- [Textauszug]
::::

Unsere sechs Schritte zur Bereitstellung einer maschinellen Übersetzung

Lee Densmer 02. Sept. 2020
Unsere sechs Schritte zur Bereitstellung einer maschinellen Übersetzung

Wer die aktuelle Entwicklung der Lokalisierungstechnologien verfolgt, hat sicher schon einmal von der „Revolution“ im Bereich der maschinellen Übersetzung (MT) gehört. Einige Branchenexperten behaupten, dass sich mit MT alles übersetzen ließe – schnell und für kleines Geld. Andere behaupten, dass Arbeitsplätze in Gefahr seien, da die MT inzwischen mit menschlichen Übersetzern mithalten könne.

Unser Rat: Lassen Sie sich von diesem Hype nicht in die Irre führen. In diesem Beitrag wollen wir uns ansehen, wie die Dinge wirklich liegen.

::::

- [Vorliegende Daten]
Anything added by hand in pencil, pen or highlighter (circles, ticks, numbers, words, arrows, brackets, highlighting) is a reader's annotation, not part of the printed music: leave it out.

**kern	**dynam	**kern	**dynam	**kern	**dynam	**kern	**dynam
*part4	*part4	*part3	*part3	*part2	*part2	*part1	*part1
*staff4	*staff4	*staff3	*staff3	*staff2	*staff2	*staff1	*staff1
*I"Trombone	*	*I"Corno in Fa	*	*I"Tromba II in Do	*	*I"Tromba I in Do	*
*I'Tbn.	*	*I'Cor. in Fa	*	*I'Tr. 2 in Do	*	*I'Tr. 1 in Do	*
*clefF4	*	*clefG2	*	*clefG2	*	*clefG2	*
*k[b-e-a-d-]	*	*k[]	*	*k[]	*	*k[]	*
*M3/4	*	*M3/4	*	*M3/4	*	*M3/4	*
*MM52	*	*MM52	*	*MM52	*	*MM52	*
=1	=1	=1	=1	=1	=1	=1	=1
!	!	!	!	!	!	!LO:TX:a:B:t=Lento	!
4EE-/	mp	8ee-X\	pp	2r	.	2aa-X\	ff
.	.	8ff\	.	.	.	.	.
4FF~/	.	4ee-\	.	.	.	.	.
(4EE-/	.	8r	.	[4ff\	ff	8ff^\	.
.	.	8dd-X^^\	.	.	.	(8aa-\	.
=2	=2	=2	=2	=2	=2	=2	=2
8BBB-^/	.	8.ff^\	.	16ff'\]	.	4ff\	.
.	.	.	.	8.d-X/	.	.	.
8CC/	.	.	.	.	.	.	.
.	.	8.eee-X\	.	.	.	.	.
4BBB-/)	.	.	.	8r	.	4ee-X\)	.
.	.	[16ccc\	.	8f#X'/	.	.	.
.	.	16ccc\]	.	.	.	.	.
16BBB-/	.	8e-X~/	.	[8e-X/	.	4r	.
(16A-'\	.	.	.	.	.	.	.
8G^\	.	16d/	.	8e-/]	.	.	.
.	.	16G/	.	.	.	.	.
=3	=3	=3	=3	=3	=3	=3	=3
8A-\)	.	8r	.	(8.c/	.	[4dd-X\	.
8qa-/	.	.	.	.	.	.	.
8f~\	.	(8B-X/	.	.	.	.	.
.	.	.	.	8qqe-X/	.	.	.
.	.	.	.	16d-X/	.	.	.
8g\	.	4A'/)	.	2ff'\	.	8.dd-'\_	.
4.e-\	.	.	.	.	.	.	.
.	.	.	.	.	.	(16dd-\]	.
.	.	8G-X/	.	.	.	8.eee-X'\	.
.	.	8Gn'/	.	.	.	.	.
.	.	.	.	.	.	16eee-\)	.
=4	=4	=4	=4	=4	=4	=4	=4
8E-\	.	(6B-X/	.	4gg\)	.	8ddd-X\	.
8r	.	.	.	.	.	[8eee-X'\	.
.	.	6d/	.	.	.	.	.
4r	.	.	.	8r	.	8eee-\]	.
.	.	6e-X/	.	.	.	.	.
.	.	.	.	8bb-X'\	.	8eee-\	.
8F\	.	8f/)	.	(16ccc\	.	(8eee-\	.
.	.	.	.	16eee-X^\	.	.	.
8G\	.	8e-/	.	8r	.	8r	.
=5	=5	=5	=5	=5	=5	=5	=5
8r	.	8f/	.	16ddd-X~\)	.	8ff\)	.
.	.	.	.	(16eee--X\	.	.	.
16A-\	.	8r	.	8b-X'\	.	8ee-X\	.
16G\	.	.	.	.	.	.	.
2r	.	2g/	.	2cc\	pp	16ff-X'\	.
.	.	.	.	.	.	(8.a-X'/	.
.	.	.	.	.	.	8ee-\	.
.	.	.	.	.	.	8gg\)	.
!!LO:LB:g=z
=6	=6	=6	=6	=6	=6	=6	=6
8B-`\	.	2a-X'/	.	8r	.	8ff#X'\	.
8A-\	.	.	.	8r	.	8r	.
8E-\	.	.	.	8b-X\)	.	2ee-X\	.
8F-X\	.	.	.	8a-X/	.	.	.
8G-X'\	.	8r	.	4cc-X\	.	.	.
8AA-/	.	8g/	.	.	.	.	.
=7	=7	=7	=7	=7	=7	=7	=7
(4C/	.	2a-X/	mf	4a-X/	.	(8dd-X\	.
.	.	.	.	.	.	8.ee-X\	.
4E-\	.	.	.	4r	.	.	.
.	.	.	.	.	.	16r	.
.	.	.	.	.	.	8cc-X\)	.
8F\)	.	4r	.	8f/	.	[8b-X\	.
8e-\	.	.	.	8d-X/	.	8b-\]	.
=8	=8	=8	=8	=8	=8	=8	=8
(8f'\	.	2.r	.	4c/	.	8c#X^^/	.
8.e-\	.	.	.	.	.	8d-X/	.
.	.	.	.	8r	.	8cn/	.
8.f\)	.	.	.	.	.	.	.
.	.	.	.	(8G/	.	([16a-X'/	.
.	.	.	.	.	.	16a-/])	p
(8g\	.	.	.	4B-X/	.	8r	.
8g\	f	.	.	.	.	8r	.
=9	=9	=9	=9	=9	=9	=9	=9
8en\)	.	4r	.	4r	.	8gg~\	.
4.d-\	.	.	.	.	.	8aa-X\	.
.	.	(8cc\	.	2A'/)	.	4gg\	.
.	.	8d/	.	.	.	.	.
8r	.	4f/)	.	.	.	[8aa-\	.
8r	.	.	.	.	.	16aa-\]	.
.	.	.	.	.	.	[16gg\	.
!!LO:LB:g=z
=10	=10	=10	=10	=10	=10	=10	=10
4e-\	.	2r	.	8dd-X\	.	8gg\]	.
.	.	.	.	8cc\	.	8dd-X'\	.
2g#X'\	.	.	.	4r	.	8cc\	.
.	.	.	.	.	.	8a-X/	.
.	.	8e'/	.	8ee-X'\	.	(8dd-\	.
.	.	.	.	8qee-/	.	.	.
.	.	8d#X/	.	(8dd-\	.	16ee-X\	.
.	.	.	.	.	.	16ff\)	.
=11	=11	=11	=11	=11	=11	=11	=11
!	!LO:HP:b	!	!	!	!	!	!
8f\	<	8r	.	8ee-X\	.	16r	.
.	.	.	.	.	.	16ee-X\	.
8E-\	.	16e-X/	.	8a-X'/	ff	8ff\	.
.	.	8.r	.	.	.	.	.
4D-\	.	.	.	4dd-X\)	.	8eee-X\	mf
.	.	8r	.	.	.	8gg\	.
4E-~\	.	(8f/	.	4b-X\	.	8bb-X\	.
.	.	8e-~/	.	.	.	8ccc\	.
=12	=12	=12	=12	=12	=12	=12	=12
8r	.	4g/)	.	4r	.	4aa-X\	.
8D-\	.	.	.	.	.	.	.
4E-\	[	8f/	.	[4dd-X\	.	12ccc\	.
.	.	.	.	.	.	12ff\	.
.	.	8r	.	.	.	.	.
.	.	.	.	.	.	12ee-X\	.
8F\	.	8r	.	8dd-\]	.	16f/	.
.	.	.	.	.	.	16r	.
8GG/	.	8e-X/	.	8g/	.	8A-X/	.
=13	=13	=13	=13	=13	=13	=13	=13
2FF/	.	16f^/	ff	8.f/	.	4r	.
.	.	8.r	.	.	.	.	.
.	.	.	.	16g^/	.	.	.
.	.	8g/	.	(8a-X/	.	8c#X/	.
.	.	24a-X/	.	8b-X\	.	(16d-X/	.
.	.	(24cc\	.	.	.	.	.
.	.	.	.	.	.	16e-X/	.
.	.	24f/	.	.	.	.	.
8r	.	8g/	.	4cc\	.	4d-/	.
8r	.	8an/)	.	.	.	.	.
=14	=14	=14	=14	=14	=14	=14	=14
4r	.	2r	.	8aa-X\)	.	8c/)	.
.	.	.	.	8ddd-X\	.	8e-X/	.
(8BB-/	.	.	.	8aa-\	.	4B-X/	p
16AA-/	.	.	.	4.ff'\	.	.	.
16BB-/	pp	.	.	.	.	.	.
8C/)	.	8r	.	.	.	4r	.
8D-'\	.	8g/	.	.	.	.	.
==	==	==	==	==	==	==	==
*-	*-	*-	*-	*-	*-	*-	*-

::::

- [Aufgabenstellung]
Schreibe aus dem Auszug über maschinelle Übersetzung den Teil wortgetreu ab, der mit „Lee Densmer 02.“ beginnt und mit „Dinge wirklich liegen.“ endet.

- [Ergebnis unten]
Lee Densmer 02. Sept. 2020
Unsere sechs Schritte zur Bereitstellung einer maschinellen Übersetzung

Wer die aktuelle Entwicklung der Lokalisierungstechnologien verfolgt, hat sicher schon einmal von der „Revolution“ im Bereich der maschinellen Übersetzung (MT) gehört. Einige Branchenexperten behaupten, dass sich mit MT alles übersetzen ließe – schnell und für kleines Geld. Andere behaupten, dass Arbeitsplätze in Gefahr seien, da die MT inzwischen mit menschlichen Übersetzern mithalten könne.

Unser Rat: Lassen Sie sich von diesem Hype nicht in die Irre führen. In diesem Beitrag wollen wir uns ansehen, wie die Dinge wirklich liegen.